Table 1.
Summary of data and results from the proteome and six-frame translated genomes.
Fig 1.
False inference of different absences.
(A) Graphical representation of two different types of absences and loss. Clade-specific absences are phylogenetically supported by an ancestral loss. Neighbouring species, i.e. the clade, have the same absence. Species-specific absences are not phylogenetically supported by an ancestral loss, or in other words it is a single loss. A loss is independent of previous losses, in other words the first time a gene is lost. (B) Percentages of falsely inferred absences in different absence groups across genomes. From top to bottom the violin plots show: the percentages of falsely inferred absences in the total Pfam set absences, clade-specific absences and species-specific absences, and the BUSCO set absences. Since the BUSCO set contains a small number of domains (303), only the genomes with more than five absences (N = 158) were added to this figure. Note that the Pfam results are based on 199 species (N = 199) due unforeseen tool crashes during the analysis (see Materials and methods and S1 Table). Significance levels of pairwise comparisons between groups are given with black asterisks and comparisons between total absences and the rest of the groups in grey. Significance levels are *** for p ≤ 0.001 and * for p ≤ 0.05 (Wilcoxon signed rank test). Data is summarized in Table 1. Violin plots are scaled to have the same maximum width.
Fig 2.
Presences and absences of all LECA Pfams in all 199 species.

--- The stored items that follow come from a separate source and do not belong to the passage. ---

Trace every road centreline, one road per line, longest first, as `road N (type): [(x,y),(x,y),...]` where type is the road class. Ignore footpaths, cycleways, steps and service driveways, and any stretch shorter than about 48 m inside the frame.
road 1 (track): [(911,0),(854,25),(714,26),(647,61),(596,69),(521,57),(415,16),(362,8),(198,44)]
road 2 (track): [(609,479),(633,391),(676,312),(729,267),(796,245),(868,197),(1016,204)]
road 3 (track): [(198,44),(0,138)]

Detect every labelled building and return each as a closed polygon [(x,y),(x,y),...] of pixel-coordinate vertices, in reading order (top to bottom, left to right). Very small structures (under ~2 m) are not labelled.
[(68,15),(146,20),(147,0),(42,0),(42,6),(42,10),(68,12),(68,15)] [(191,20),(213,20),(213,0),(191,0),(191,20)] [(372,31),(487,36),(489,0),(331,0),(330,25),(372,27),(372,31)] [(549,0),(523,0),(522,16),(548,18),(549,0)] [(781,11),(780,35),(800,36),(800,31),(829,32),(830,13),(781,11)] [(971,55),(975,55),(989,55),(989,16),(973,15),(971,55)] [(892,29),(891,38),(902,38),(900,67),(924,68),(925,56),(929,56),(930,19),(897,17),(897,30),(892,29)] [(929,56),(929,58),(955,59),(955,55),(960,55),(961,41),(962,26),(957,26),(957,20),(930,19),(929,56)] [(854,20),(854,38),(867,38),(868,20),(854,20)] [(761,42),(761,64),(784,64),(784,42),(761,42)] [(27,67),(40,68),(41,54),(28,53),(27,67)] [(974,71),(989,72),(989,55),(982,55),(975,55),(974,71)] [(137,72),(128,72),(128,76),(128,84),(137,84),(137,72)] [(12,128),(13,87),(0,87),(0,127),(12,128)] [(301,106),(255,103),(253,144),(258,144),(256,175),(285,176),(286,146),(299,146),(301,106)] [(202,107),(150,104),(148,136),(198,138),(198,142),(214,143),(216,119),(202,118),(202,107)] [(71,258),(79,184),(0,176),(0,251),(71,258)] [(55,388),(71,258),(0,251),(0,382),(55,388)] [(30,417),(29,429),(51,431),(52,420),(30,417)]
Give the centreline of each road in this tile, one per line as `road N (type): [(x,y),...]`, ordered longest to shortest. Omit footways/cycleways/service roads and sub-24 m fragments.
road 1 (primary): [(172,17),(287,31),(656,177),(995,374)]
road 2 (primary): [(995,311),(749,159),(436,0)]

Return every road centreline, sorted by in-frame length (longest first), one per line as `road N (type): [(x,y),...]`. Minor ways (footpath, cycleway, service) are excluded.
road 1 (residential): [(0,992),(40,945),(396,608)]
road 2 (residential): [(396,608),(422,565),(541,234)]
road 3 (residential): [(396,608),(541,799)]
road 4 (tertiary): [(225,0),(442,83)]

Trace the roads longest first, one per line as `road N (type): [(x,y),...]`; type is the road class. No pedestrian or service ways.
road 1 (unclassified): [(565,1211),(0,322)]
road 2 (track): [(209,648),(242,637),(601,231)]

The barchart (top) shows the BUSCO absences and found BUSCO absences. The large matrix shows presences and all types of absences as shown in the coloured legend. Species are clustered according to the species tree (S1 Fig) shown by the dendrogram. Pfams are clustered with hierarchical (complete-linkage) clustering. Pfam labels are left out for clarity.
Fig 3.
Distribution of the estimated loss of LECA Pfam domains in proteomes shown by white bars, with the median loss given by the black vertical line.
The Dollo parsimony approach places 4182 Pfams in LECA. These LECA Pfams have been lost independently 111320 times. A large number of Pfams are conserved in all current day species (never lost). Distributions of the corrected loss of LECA Pfam domains from six-frame translated genomes are shown by orange coloured bars, with the corrected median loss given by the red vertical line. The inset shows the difference in distributions of the six-frame translated genomes minus the proteomes.